Instructor: Joseph Altnether

Joe has taught college English courses for several years, has a Bachelor's degree in Russian Studies and a Master's degree in English literature.

Anton Chekhov's short story 'The Student' may appear as a story that espouses the religious beliefs of its author. Instead, it is a story about a young man, a seminary student, who discovers how the past continues to affect the present. This recognition gives him a sense of hope and feeling of joy.

Ivan Velikopolsky

A story that begins with a solitary figure walking home with the sun dropping below the horizon conjures up eerie and mysterious gothic images. A cold wind begins to blow, and the character feels the sting as it bites into his flesh. Anticipation builds, and the expectation is that something unfortunate is about to happen. Not in this particular instance. Instead, Anton Chekhov's The Student introduces the reader to a seminary student, Ivan Velikopolsky.

Anton Chekhov
Photo taken by unknown author

It is Good Friday, and Ivan doesn't seem particularly happy. He doesn't see his life changing any time soon. Everything happens just as it always has. He mentions that the cold winds are blowing this night ''just as they had blown in the days of ... Ivan the Terrible and Peter (the Great).'' Everything around him seems to be going through the motions. As he passes through the widows' garden, he sees a campfire and heads toward the warmth.

The Two Widows

Vasilisa and Lukerya are mother and daughter but also both widows. Vasilisa was an older woman who had served in many capacities taking care of children. This was reflected in her voice which was 'delicate and gentle'. Her daughter, Lukerya, had a much more difficult life. Perhaps the result of an abusive relationship with her deceased husband, she was shy and very reserved. Since these two women tended the gardens, and were both widowed, the locals referred to the garden area as the widows' garden.

Ivan sees a fire burning and approaches. He notices Vasilisa standing there and strikes up a conversation. He greets her, which she returns. Only Vasilisa engage in the conversation. Lukerya remains in the background, seen but not heard. Ivan then makes mention of a similar figure who once stood at a fire as they now do. This man's name was Peter, one of Jesus' 12 apostles.

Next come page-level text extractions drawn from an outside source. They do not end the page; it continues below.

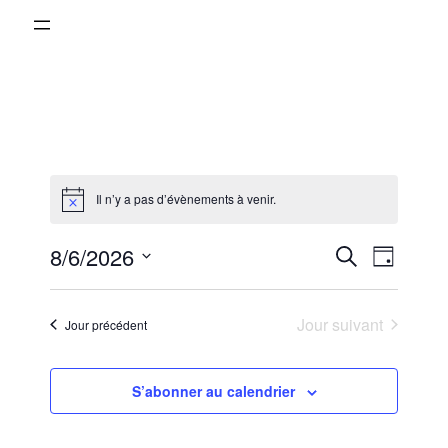
Il n’y a pas d’évènements à venir.
Notice
Reche
Nav
8/6/2026
Recherche
Jour
Sélectionnez
de
et
une
Jour suivant
Jour précédent
vue
date.
navig
Évè
S’abonner au calendrier
de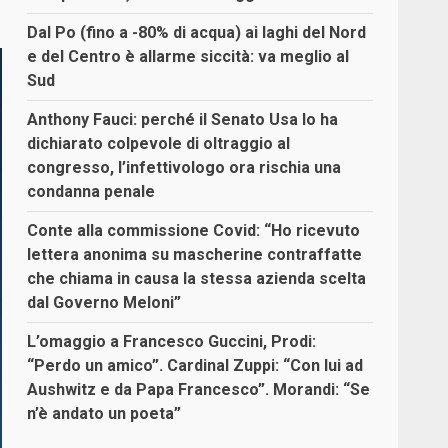
Dal Po (fino a -80% di acqua) ai laghi del Nord
e del Centro è allarme siccità: va meglio al
Sud
Anthony Fauci: perché il Senato Usa lo ha
dichiarato colpevole di oltraggio al
congresso, l’infettivologo ora rischia una
condanna penale
Conte alla commissione Covid: “Ho ricevuto
lettera anonima su mascherine contraffatte
che chiama in causa la stessa azienda scelta
dal Governo Meloni”
L’omaggio a Francesco Guccini, Prodi:
“Perdo un amico”. Cardinal Zuppi: “Con lui ad
Aushwitz e da Papa Francesco”. Morandi: “Se
n’è andato un poeta”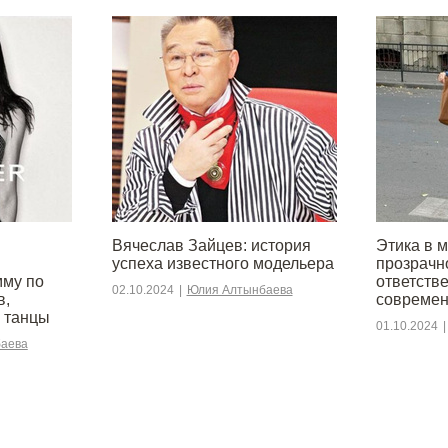
Вячеслав Зайцев: история
Этика в 
успеха известного модельера
прозрачн
мму по
ответств
02.10.2024
|
Юлия Алтынбаева
в,
современ
 танцы
01.10.2024
|
аева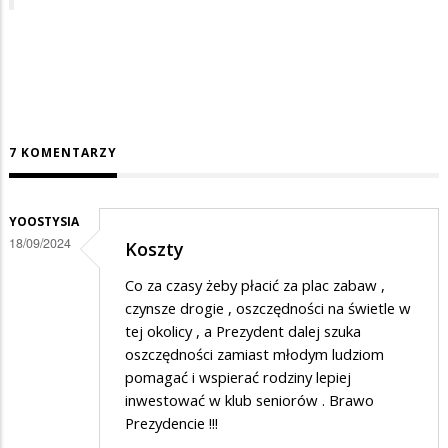
7 KOMENTARZY
YOOSTYSIA
18/09/2024
Koszty
Co za czasy żeby płacić za plac zabaw ,
czynsze drogie , oszczędności na świetle w
tej okolicy , a Prezydent dalej szuka
oszczędności zamiast młodym ludziom
pomagać i wspierać rodziny lepiej
inwestować w klub seniorów . Brawo
Prezydencie !!!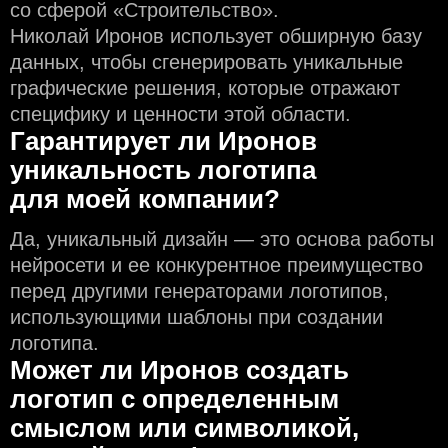
со сферой «Строительство».
Николай Иронов использует обширную базу
данных, чтобы сгенерировать уникальные
графические решения, которые отражают
специфику и ценности этой области.
Гарантирует ли Иронов
уникальность логотипа
для моей компании?
Да, уникальный дизайн — это основа работы
нейросети и еe конкурентное преимущество
перед другими генераторами логотипов,
использующими шаблоны при создании
логотипа.
Может ли Иронов создать
логотип с определeнным
смыслом или символикой,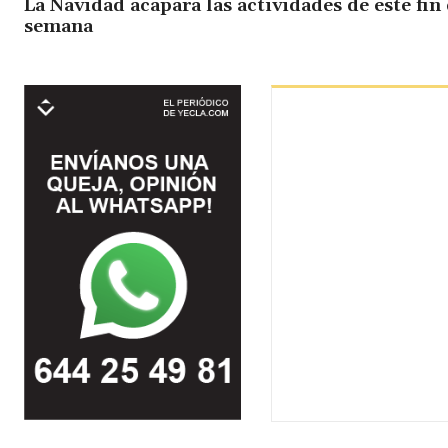
La Navidad acapara las actividades de este fin
semana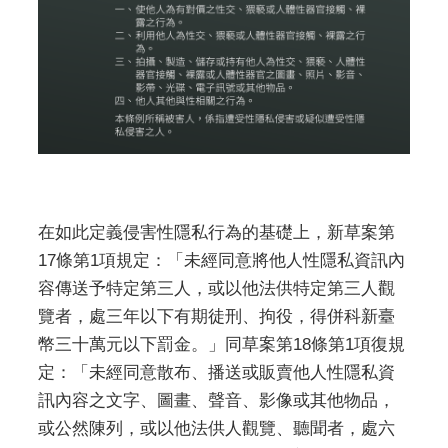
在如此定義侵害性隱私行為的基礎上，新草案第
17條第1項規定：「未經同意將他人性隱私資訊內
容傳送予特定第三人，或以他法供特定第三人觀
覽者，處三年以下有期徒刑、拘役，得併科新臺
幣三十萬元以下罰金。」同草案第18條第1項復規
定：「未經同意散布、播送或販賣他人性隱私資
訊內容之文字、圖畫、聲音、影像或其他物品，
或公然陳列，或以他法供人觀覽、聽聞者，處六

Ivan asks to make sure the two women are familiar with Peter's story. Learning that they are, Ivan still proceeds to provide a bit of background that leads up to the moment when Peter three times denies knowing Jesus. Being a seminary student, Ivan is very familiar with the New Testament Gospels, and this is an easy way not only to proselytize, but also to share his education with others. As Ivan continues his narrative, both women are hanging on Ivan's every word.

Peter's Story

Peter denies Jesus
Peter Denies Jesus

Immediately Ivan mentions that the apostle Peter ''stood with the laborers near the fire and warmed himself as I am doing.'' As Peter stands there, a woman recognizes him as being with Jesus. Peter denies it. Two others come up at different intervals and also indicate that they have seen Peter with Jesus. Both times, Peter denies their statements. After the third denial, Peter hears a cock crow, just as Jesus had told him. Upon hearing this, Peter leaves, goes to a garden and weeps. As Ivan finishes his story, he sees that Vasilisa has tears in her eyes.

There is an indication that Vasilisa is smiling as the tears ''flowed freely down her cheeks,'' yet she takes her arm and covers her face to hide this fact. There is an indication Vasilisa is embarrassed that she is crying. Even Lukerya is affected by the story, presenting an expression ''of someone enduring intense pain.'' Why would such a story have such a dramatic effect on its audience? Ivan doesn't have an immediate answer but after he takes his leave of the women and bids them good night, he begins to think about what he just witnessed.